## DIRECTIONS FOR THIS TASK
Return exactly the lines of the records below, starting at the line that contains "spray | | |" and ending at the line that contains "Background: Protein-protein interface", with both of those lines kept.

## SUPPLIED MATERIAL
++++++

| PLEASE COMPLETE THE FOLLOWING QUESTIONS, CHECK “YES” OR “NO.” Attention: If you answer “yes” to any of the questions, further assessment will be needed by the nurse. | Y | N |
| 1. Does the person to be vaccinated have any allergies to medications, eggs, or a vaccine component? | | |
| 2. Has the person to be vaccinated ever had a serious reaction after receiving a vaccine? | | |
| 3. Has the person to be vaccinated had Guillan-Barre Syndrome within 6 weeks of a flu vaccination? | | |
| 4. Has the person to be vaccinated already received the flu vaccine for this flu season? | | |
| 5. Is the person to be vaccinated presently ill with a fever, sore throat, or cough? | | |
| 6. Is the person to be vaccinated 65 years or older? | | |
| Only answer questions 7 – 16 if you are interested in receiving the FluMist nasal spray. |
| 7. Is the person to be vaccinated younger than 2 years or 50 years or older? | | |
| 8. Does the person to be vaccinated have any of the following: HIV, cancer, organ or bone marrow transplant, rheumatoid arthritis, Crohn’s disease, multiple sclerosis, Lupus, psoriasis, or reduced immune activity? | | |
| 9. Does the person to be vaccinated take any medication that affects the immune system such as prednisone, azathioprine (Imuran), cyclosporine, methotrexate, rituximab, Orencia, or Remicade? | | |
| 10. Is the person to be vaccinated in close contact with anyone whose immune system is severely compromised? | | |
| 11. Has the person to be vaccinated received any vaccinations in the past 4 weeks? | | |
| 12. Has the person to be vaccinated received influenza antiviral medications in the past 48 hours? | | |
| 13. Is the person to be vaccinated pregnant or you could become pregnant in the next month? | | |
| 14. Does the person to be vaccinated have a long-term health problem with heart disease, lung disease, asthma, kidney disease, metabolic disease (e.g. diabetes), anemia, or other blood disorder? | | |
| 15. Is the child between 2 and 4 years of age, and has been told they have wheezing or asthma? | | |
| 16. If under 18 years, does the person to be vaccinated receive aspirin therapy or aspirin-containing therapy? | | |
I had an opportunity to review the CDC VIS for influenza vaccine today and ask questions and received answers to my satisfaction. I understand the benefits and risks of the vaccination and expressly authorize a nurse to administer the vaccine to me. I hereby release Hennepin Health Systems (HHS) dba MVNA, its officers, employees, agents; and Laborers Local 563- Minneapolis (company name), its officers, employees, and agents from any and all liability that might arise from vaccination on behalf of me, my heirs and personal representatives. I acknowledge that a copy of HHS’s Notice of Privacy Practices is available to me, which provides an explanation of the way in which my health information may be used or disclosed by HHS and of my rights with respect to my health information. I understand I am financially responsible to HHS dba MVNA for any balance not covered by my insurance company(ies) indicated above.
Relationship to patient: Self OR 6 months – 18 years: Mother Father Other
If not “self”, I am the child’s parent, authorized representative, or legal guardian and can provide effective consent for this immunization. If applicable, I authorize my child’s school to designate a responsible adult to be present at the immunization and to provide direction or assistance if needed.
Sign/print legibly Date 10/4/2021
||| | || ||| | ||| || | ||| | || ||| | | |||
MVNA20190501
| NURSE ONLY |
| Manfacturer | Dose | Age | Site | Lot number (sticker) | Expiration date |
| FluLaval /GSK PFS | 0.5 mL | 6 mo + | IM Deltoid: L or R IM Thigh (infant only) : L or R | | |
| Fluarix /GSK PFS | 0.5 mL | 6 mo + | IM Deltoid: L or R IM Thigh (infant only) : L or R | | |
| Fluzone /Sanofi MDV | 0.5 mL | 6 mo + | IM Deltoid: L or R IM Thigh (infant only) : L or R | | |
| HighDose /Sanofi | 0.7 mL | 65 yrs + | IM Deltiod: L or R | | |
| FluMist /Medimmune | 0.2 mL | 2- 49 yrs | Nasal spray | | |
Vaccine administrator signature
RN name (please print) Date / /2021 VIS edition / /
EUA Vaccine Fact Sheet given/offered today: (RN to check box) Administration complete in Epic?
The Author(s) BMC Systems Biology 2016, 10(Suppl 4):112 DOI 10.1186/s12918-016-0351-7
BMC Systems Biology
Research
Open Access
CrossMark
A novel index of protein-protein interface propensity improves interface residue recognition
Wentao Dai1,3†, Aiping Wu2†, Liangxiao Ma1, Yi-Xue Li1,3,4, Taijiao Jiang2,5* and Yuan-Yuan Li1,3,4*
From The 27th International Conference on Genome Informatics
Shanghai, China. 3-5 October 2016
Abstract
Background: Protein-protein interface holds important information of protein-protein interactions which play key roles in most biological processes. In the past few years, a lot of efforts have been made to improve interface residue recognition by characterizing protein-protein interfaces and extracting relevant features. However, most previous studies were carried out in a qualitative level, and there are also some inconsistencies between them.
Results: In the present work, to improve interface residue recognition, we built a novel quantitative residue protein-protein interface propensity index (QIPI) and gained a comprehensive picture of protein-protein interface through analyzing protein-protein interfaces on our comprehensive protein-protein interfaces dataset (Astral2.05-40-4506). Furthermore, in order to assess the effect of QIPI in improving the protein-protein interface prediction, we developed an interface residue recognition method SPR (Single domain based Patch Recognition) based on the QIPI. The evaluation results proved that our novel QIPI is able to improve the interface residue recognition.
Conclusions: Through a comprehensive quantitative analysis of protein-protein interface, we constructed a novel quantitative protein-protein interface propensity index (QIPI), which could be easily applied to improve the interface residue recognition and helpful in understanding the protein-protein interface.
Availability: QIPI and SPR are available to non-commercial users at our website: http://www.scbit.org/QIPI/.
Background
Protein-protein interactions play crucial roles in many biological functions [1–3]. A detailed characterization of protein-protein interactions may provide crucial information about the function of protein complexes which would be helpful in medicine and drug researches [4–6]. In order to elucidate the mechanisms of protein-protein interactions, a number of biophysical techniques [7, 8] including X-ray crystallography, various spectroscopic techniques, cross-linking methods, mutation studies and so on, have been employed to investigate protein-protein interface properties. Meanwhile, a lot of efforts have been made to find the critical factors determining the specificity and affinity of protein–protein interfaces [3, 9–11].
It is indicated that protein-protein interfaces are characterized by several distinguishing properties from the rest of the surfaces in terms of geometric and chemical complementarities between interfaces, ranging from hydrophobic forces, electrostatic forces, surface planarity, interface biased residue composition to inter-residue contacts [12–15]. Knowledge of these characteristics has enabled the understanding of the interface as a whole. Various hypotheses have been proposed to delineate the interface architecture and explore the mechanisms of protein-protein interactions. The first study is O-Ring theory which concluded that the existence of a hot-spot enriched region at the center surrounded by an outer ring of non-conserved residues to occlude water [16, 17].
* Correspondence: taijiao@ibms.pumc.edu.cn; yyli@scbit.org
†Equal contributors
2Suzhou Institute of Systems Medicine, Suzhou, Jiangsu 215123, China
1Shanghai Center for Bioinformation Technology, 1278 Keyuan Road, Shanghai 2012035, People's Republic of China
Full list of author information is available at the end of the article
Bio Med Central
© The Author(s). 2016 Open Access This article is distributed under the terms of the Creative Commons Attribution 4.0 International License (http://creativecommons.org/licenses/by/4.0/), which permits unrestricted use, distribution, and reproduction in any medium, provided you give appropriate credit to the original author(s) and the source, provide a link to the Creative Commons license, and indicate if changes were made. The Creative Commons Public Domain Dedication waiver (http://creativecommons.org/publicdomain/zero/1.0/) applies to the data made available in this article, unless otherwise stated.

++++++

## THE ANSWER
| FluMist /Medimmune | 0.2 mL | 2- 49 yrs | Nasal spray | | |
Vaccine administrator signature
RN name (please print) Date / /2021 VIS edition / /
EUA Vaccine Fact Sheet given/offered today: (RN to check box) Administration complete in Epic?
The Author(s) BMC Systems Biology 2016, 10(Suppl 4):112 DOI 10.1186/s12918-016-0351-7
BMC Systems Biology
Research
Open Access
CrossMark
A novel index of protein-protein interface propensity improves interface residue recognition
Wentao Dai1,3†, Aiping Wu2†, Liangxiao Ma1, Yi-Xue Li1,3,4, Taijiao Jiang2,5* and Yuan-Yuan Li1,3,4*
From The 27th International Conference on Genome Informatics
Shanghai, China. 3-5 October 2016
Abstract
Background: Protein-protein interface holds important information of protein-protein interactions which play key roles in most biological processes. In the past few years, a lot of efforts have been made to improve interface residue recognition by characterizing protein-protein interfaces and extracting relevant features. However, most previous studies were carried out in a qualitative level, and there are also some inconsistencies between them.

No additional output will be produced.